• REQUEST:
Return an exact copy of the entries, skipping any picture you find.

(Beginning of SOURCE DATA)

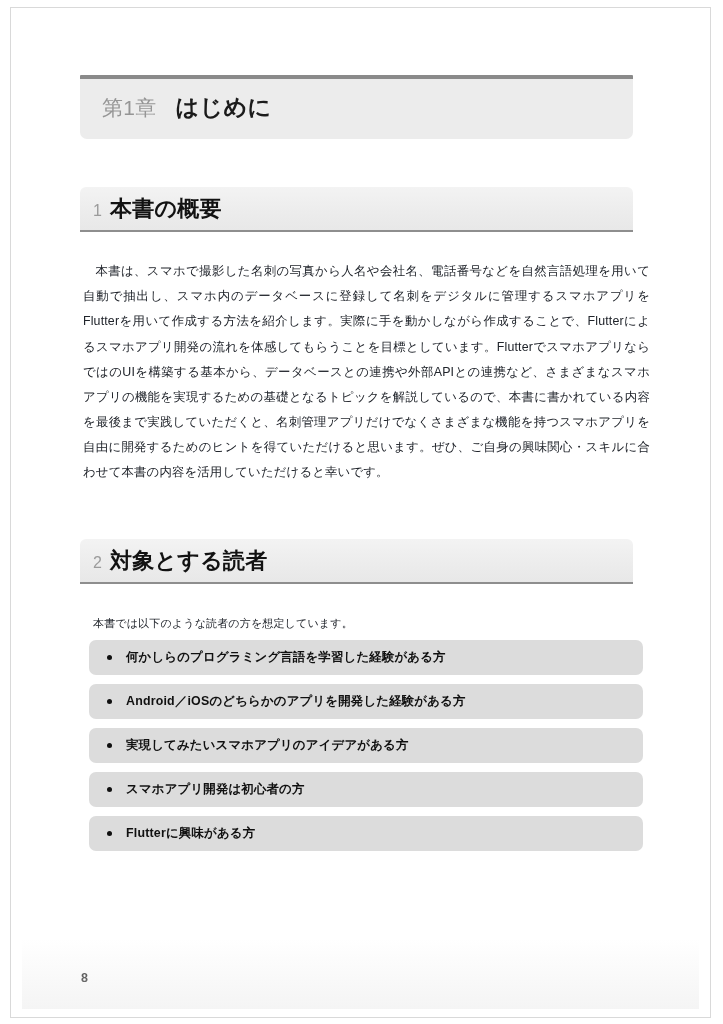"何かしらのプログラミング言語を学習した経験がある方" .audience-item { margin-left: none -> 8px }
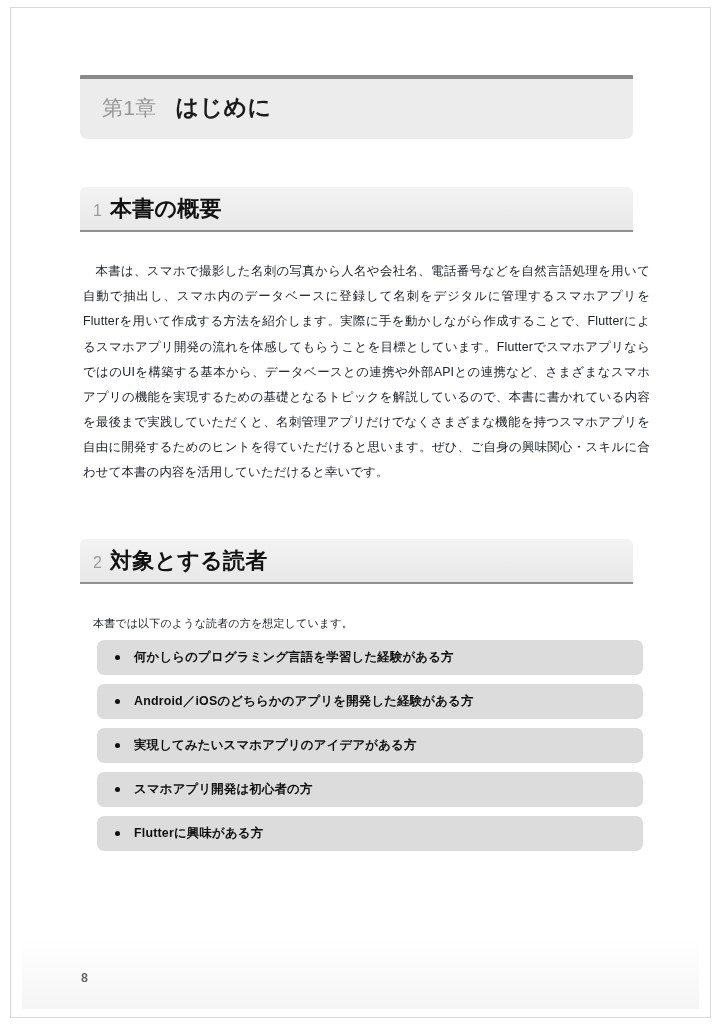"実現してみたいスマホアプリのアイデアがある方" li.audience-item { order: before "スマホアプリ開発は初心者の方" -> after "スマホアプリ開発は初心者の方" }
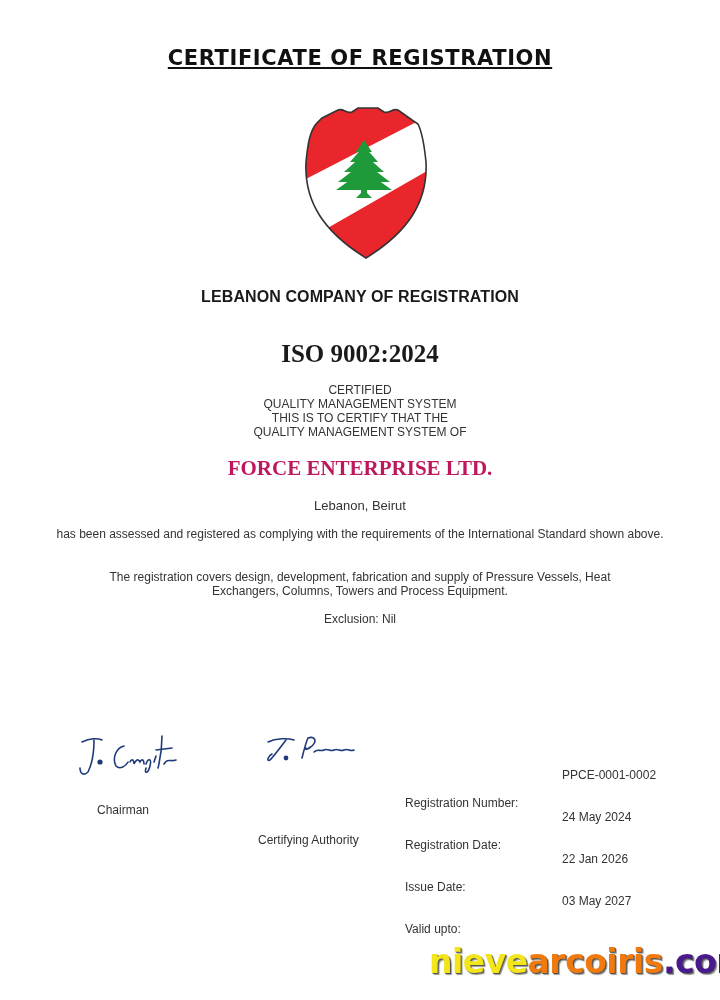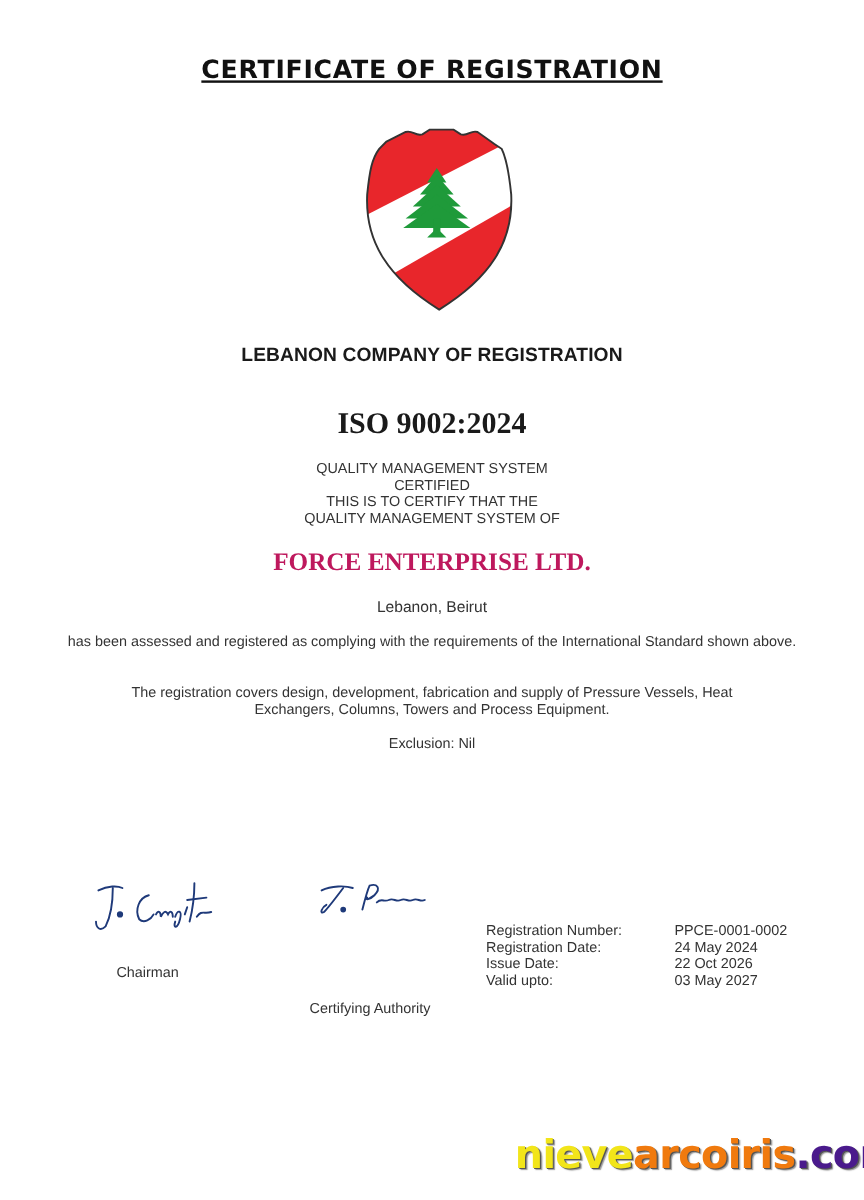"QUALITY MANAGEMENT SYSTEM" div { order: before "CERTIFIED" -> after "CERTIFIED" }
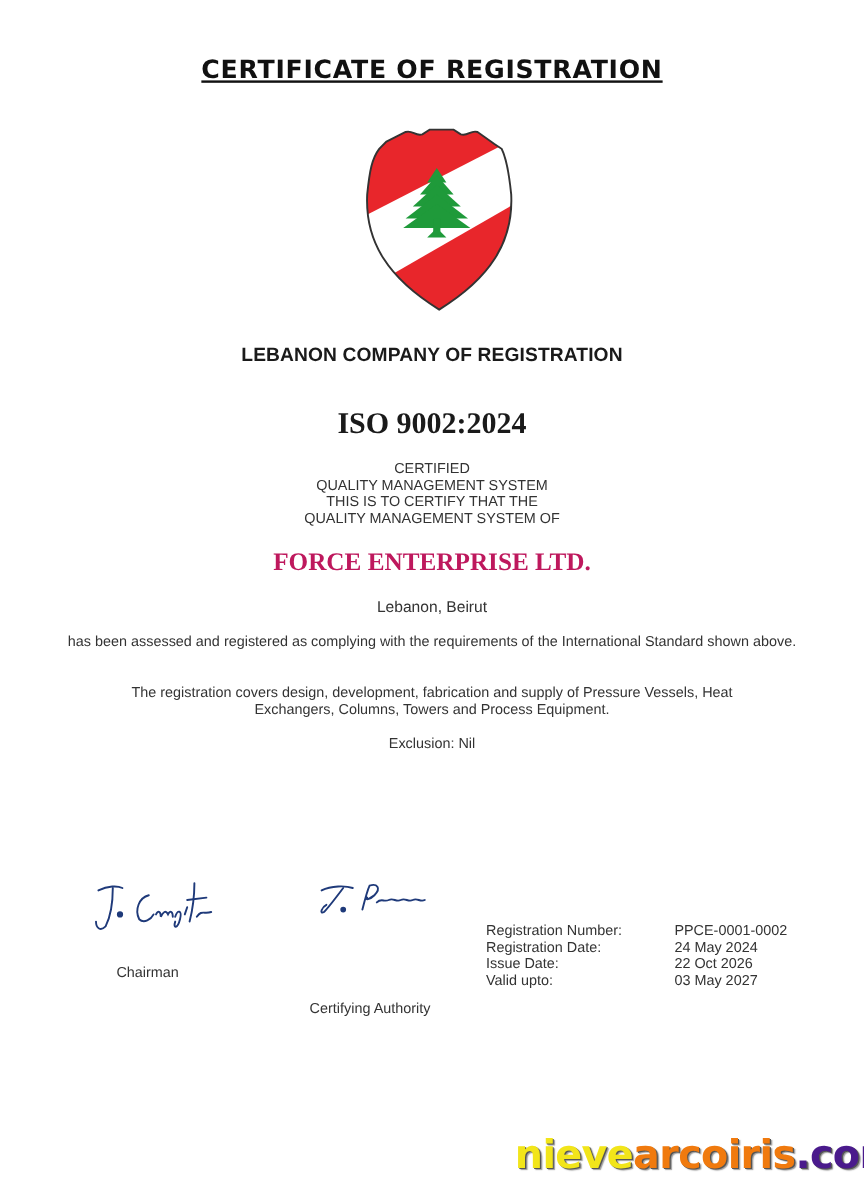"Registration Number:" .reg-label { margin-top: none -> 28px }
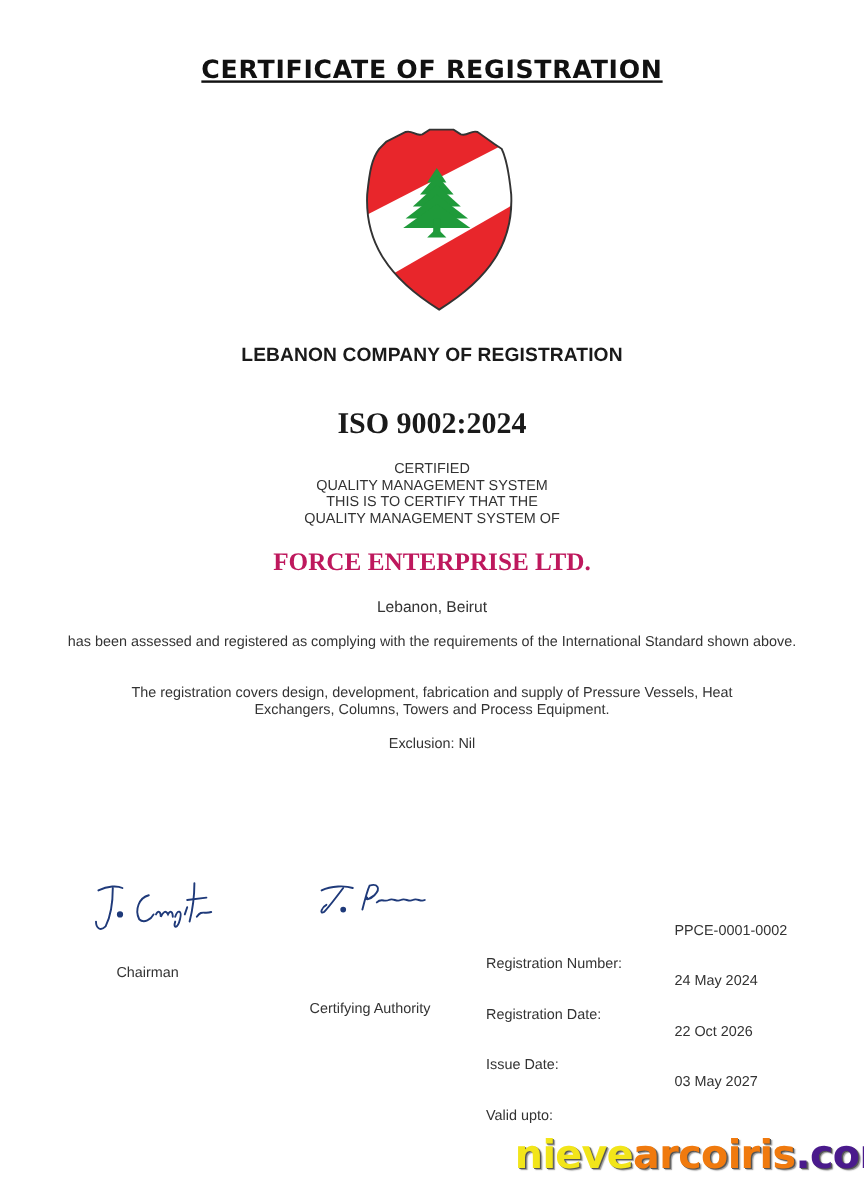"22 Oct 2026" span.reg-value { text: Oct -> Jan }
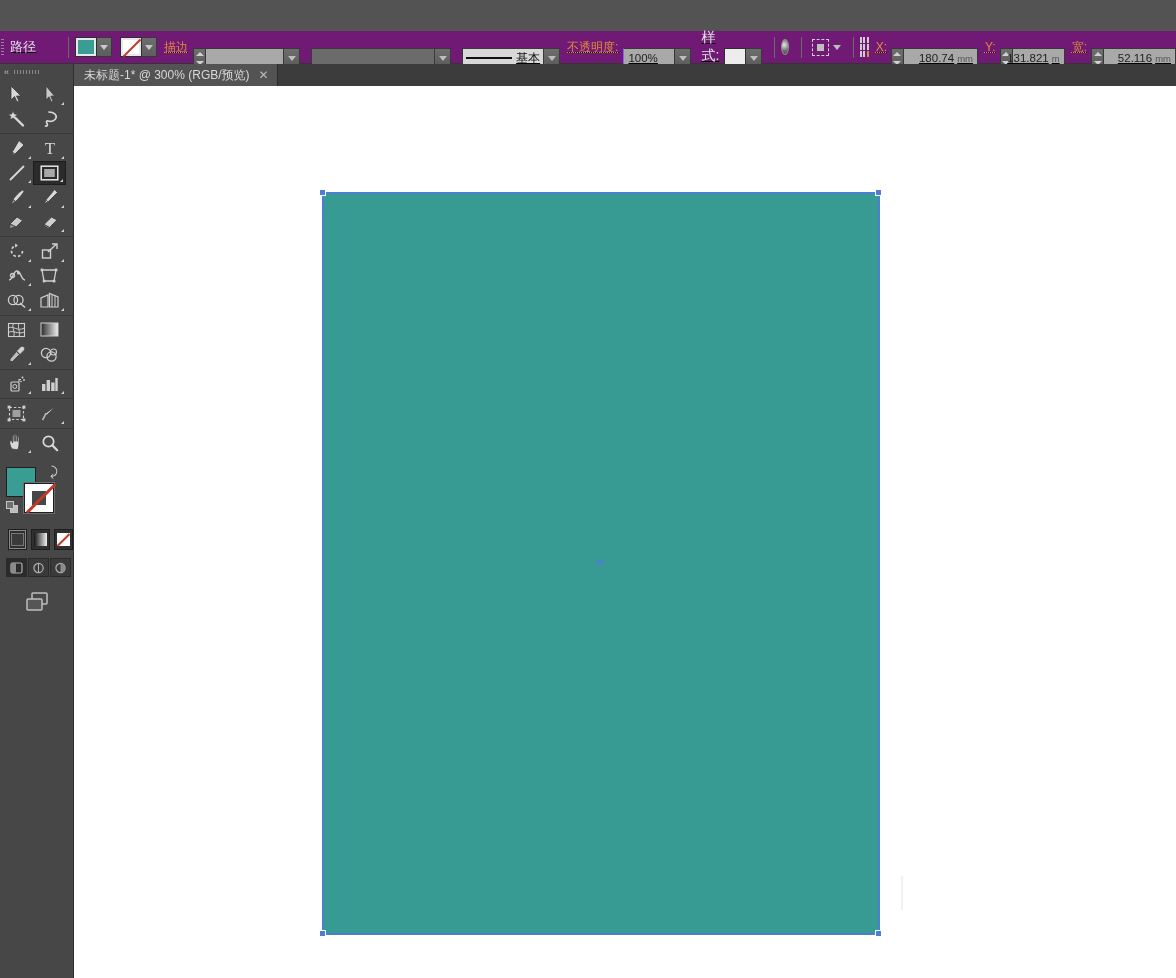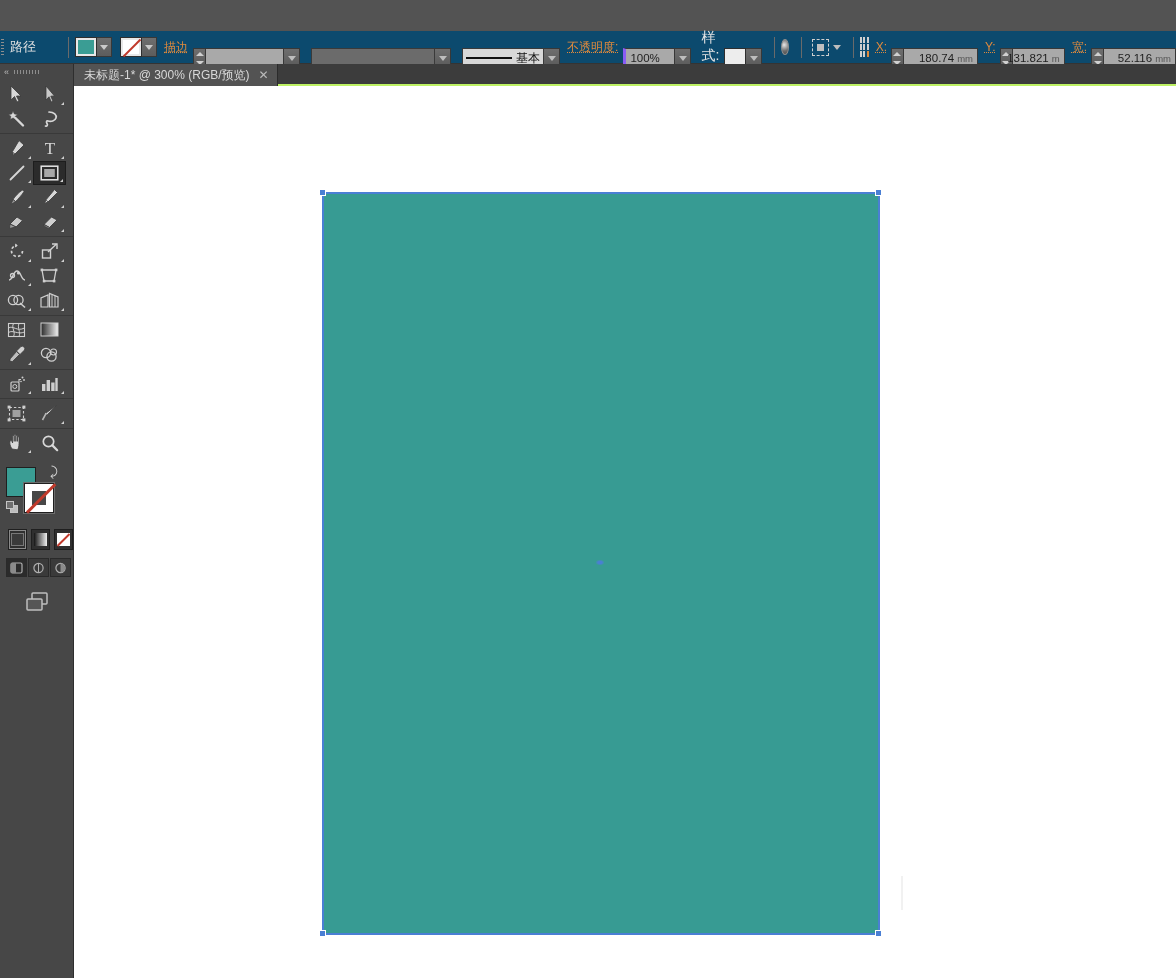"路径" #controlbar { background: #0c4a6e -> #701a75; text-decoration: none -> underline }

(End of SOURCE DATA)

• EXERCISE ANSWER:
"何かしらのプログラミング言語を学習した経験がある方" .audience-item { margin-left: none -> 8px }
"実現してみたいスマホアプリのアイデアがある方" li.audience-item { order: before "スマホアプリ開発は初心者の方" -> after "スマホアプリ開発は初心者の方" }
"QUALITY MANAGEMENT SYSTEM" div { order: before "CERTIFIED" -> after "CERTIFIED" }
"Registration Number:" .reg-label { margin-top: none -> 28px }
"22 Oct 2026" span.reg-value { text: Oct -> Jan }
"路径" #controlbar { background: #0c4a6e -> #701a75; text-decoration: none -> underline }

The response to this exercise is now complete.